Ein Pfefferröhrling, die Röhren sind klar zu erkennen: Er ist ein Gewürzpilz, kein Speisepilz! Nur vorsichtig einem Pilzgericht beimischen, sonst wird’s zu scharf, rät Peter Karasch. Foto: Horst Kramer
Einen Tag nach der Führung ging in der Arberlandhalle eine Ausstellung namens „Pilze ohne Grenzen“ über die Bühne, mit zirka 200 Pilzarten, die Karasch und ein achtköpfiges Team in den Tagen zuvor gesammelt hatten und liebevoll arrangiert präsentierten. Es gab auch Überraschendes zu entdecken, etwa Kleidungsstücke, die aus Zunderschwamm, oder Papier, das aus Schmetterlings-Trameten hergestellt worden war. Die Ausstellung zählt zu den Öffentlichkeitsaktionen des trinationalen EU-Projekts „Pilze ohne Grenzen“. Ein Citizen-Science-Projekt, bei dem Karasch als Projektkoordinator fungiert. Ein Ziel ist der Aufbau einer der weltweit größten regionalen Pilz-Datenbanken. Bisher sind schon mehr als 4000 Pilzarten erfasst, mit rund 12.000 Fotos, samt Fundorten und Beschreibungen (www.fungi-without-borders.eu). Das Projektgebiet umfasst den Bayerischen Wald, den Oberpfälzer Wald, große Teile des tschechischen und oberösterreichischen Böhmerwalds.

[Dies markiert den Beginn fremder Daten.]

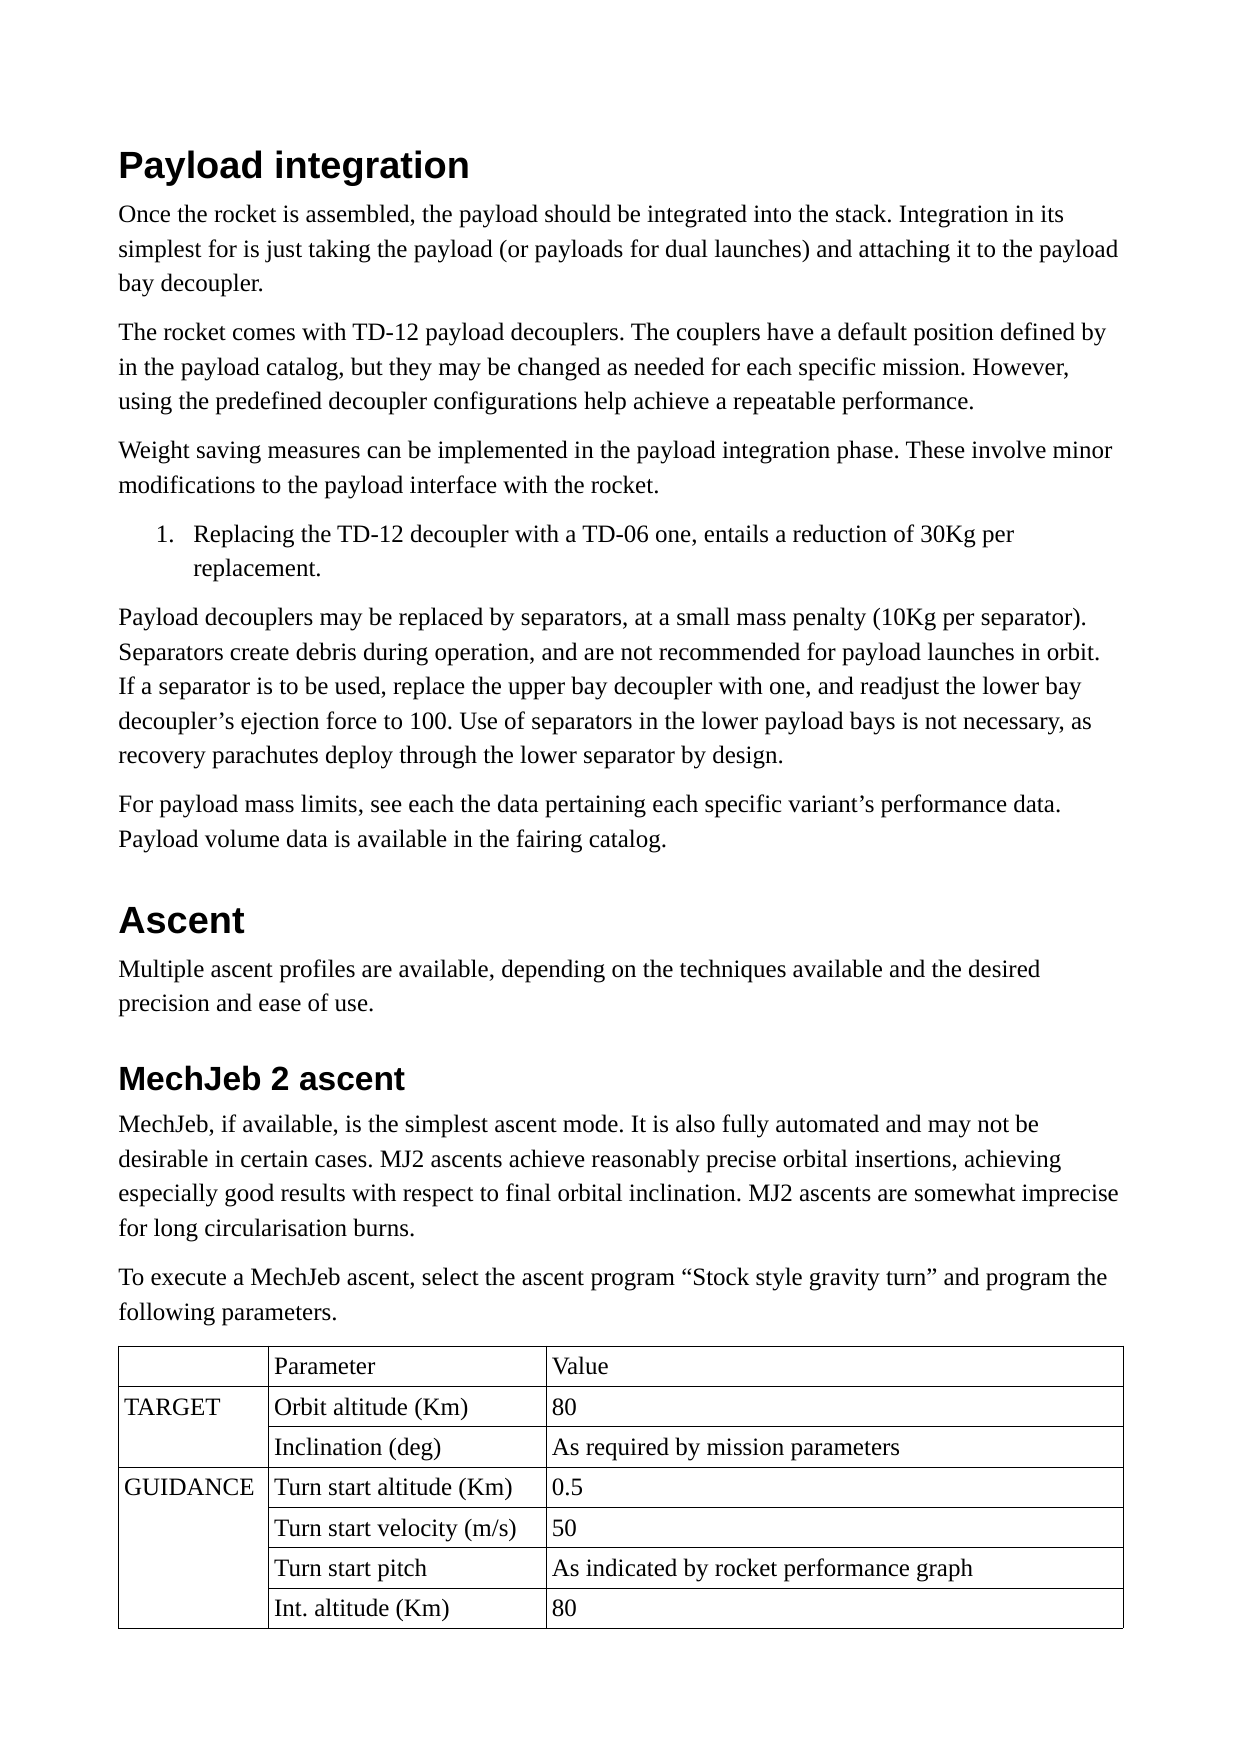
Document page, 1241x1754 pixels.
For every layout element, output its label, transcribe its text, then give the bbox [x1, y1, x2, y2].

list Replacing the TD-12 decoupler with a TD-06 one, entails a reduction of 30Kg per replacement. [156, 519, 1122, 582]
table_header Parameter [269, 1347, 546, 1386]
table_cell As required by mission parameters [547, 1427, 1123, 1467]
table_cell TARGET [119, 1387, 268, 1467]
table_cell 80 [547, 1387, 1123, 1426]
table_cell Turn start velocity (m/s) [269, 1508, 546, 1547]
table_cell GUIDANCE [119, 1468, 268, 1628]
text The rocket comes with TD-12 payload decouplers. The couplers have a default position defined by in the payload catalog, but they may be changed as needed for each specific mission. However, using the predefined decoupler configurations help achieve a repeatable performance. [118, 317, 1122, 415]
table_cell Turn start altitude (Km) [269, 1468, 546, 1507]
table_cell Inclination (deg) [269, 1427, 546, 1467]
table_cell As indicated by rocket performance graph [547, 1548, 1123, 1587]
table_cell 80 [547, 1589, 1123, 1628]
table_cell Int. altitude (Km) [269, 1589, 546, 1628]
subtitle MechJeb 2 ascent [118, 1058, 1122, 1097]
table_cell 0.5 [547, 1468, 1123, 1507]
table_cell Orbit altitude (Km) [269, 1387, 546, 1426]
table_header [119, 1347, 268, 1386]
text Weight saving measures can be implemented in the payload integration phase. These involve minor modifications to the payload interface with the rocket. [118, 435, 1122, 498]
subtitle Ascent [118, 898, 1122, 942]
text MechJeb, if available, is the simplest ascent mode. It is also fully automated and may not be desirable in certain cases. MJ2 ascents achieve reasonably precise orbital insertions, achieving especially good results with respect to final orbital inclination. MJ2 ascents are somewhat imprecise for long circularisation burns. [118, 1109, 1122, 1242]
table_cell 50 [547, 1508, 1123, 1547]
text For payload mass limits, see each the data pertaining each specific variant’s performance data. Payload volume data is available in the fairing catalog. [118, 789, 1122, 853]
table_header Value [547, 1347, 1123, 1386]
text Payload decouplers may be replaced by separators, at a small mass penalty (10Kg per separator). Separators create debris during operation, and are not recommended for payload launches in orbit. If a separator is to be used, replace the upper bay decoupler with one, and readjust the lower bay decoupler’s ejection force to 100. Use of separators in the lower payload bays is not necessary, as recovery parachutes deploy through the lower separator by design. [118, 602, 1122, 769]
text Once the rocket is assembled, the payload should be integrated into the stack. Integration in its simplest for is just taking the payload (or payloads for dual launches) and attaching it to the payload bay decoupler. [118, 199, 1122, 297]
text Multiple ascent profiles are available, depending on the techniques available and the desired precision and ease of use. [118, 954, 1122, 1017]
text To execute a MechJeb ascent, select the ascent program “Stock style gravity turn” and program the following parameters. [118, 1262, 1122, 1325]
table_cell Turn start pitch [269, 1548, 546, 1587]
subtitle Payload integration [118, 143, 1122, 187]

Ziemlich erfolgreich war unsere Pilzejagd am anderen Tag: Neben vielen Pfifferlingen entdeckten wir zudem ein prächtiges Exemplar eines Schwefelporlings, ein sehr schmackhafter Speisepilz, der im englischen Sprachraum als „Chicken of the Woods“ bekannt ist. Wenn er – wie unser Fundstück – jedoch an einer Eibe wächst, sollte man ihn meiden: Dann ist er giftig!